C’est ainsi qu’est- née l’institution panafricaine de la voix (INPAV) d’Abidjan. C’est un projet qui m’a demandé beaucoup de don de moi-même, beaucoup d’investissement de toutes sortes : en argent et en énergie.

Comment collaborez-vous avec cette jeune génération ?

Je rends toujours grâces à Dieu, car mes rencontres sont toutes divines. Depuis Paris j’étais, sans même que je ne le sache, l’aînée que tout le monde admirait, à laquelle beaucoup voulait ressembler.

C’est quand j’ai commencé à venir fréquemment sur le continent que je me suis rendue compte que j’étais un modèle pour certains, et ça m’a fait prendre la mesure de la démarche que je devais faire pour me rapprocher davantage de la jeunesse.

J’ai eu de très belles rencontres, commençant par le Cameroun. Je suis issue d’une génération de chanteuses comme Coco Mbassi, Valérie Belinga, qui ont beaucoup donné à la musique camerounaise, les jeunes générations ne se rendent peut-être pas compte, mais il suffit de retourner toutes les pochettes d’albums de l’époque et constater qu’on a beaucoup fait dans les chœurs et accompagné de nombreux artistes, de Manu Dibango, à Tala André Marie, en passant par Sergeo Polo.

Je ne peux même pas tous les citer. J’ai eu des collaborations avec des artistes de la jeune génération comme Sanzy Viany, j’ai rencontré d’autres comme Kareyce Fotso, Charlotte Dipanda, Gaëlle Wondje, Armand Biyag, j’ai travaillé avec mon jeune frère Tony Nobody en 2013, j’étais la marraine de son Tremplin Mboa.

Mes rapports avec la jeune génération sont très amicaux, parfois des rapports familiaux. On échange, on discute. Chacun vient avec sa vision, mais on finit toujours par accorder nos violons.

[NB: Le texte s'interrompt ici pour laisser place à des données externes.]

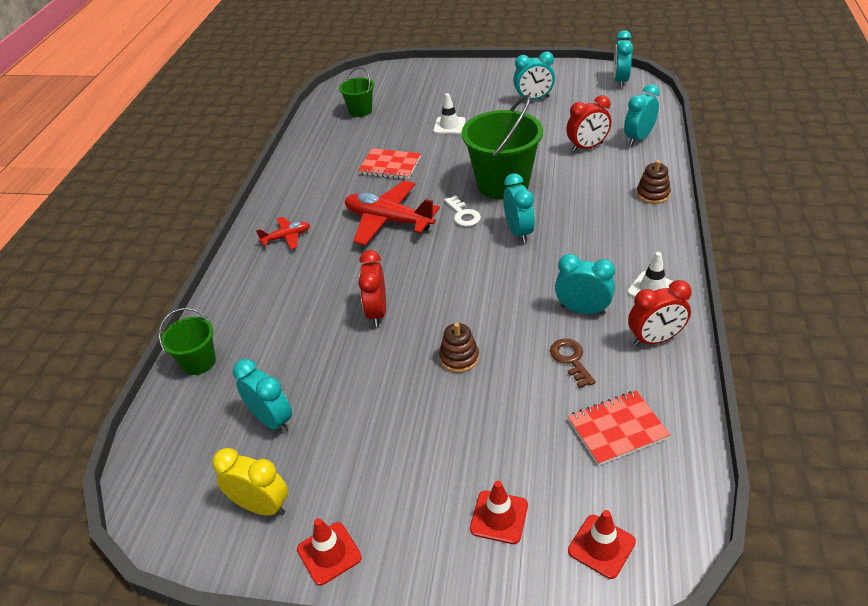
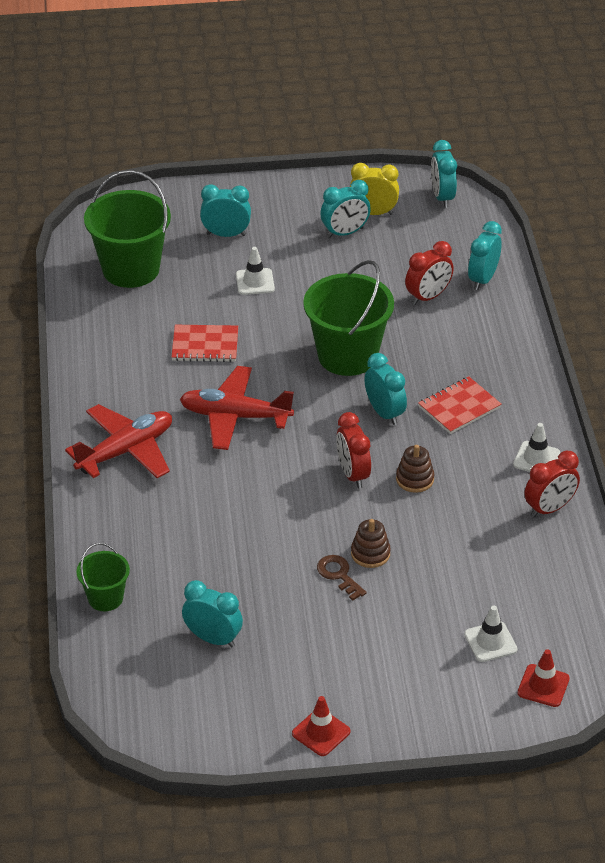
camera: 20 degrees left, 0 degrees up
yellow clock [212,448,288,516] -> yellow clock moved to [350,163,399,215]
red plane [256,217,310,250] -> red plane [65,404,172,478], size x1.94
green bucket [339,67,374,117] -> green bucket [84,170,171,288], size x1.91
red clock [358,250,386,327] -> red clock moved to [336,412,371,488]
white key [444,195,481,226] -> none
red traffic cone [470,481,528,544] -> none
brown key [550,339,596,388] -> brown key moved to [317,555,367,601]
turquoise clock [555,254,615,315] -> turquoise clock moved to [200,184,251,237]
red notebook [568,391,670,466] -> red notebook moved to [418,376,502,434]
brown stacking toy [636,160,671,204] -> brown stacking toy moved to [396,445,434,493]
none -> white traffic cone [464,606,518,662]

Votre plaidoyer musical est très souvent axé sur la défense des droits des enfants. Pourquoi ?

Depuis le début de ma carrière, j’ai été sollicitée pour apporter ma contribution aux ONG, associations et autres organismes qui œuvrent dans l’accompagnement des enfants défavorisés. J’ai trouvé un canevas pour d’un côté, assouvir ma passion, et d’un autre, être utile à ma communauté.

L’histoire du single « Children of Africa », extrait de mon dernier album, remonte en 2018 et à ce congrès des femmes de la diaspora et de l’Afrique se sont rassemblées pour parler de l’autonomisation de la femme en Guinée, avec Alpha Condé, président en exercice de l’Union africaine à l’époque.

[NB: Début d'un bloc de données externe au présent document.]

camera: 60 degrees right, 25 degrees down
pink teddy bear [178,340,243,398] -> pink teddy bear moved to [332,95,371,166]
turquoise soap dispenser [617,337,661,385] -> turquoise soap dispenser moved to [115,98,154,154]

Pendant que nous y étions, quelque temps auparavant, il y avait eu le problème des enfants noirs de la Libye qui avaient été vendus. C’était la grande indignation. En tant qu’artiste, j’ai mis sur pied un projet pour dire à cette jeunesse qu’elle est belle, forte, et qu’elle n’a pas de complexe à se faire.

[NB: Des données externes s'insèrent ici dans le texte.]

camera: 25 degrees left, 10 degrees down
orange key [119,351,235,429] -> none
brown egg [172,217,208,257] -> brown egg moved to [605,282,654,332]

J’ai pu venir au Cameroun en 2018 promouvoir ce single sur lequel je chante avec Shaoleen, un jeune artiste ivoirien sur ce single. Ces enfants ont compris que le rêve est possible, mais il faut savoir que l’eldorado peut également être ici, mais il faut juste retrousser les manches, se mettre ensemble et ne surtout pas aller tuer son rêve à la mer.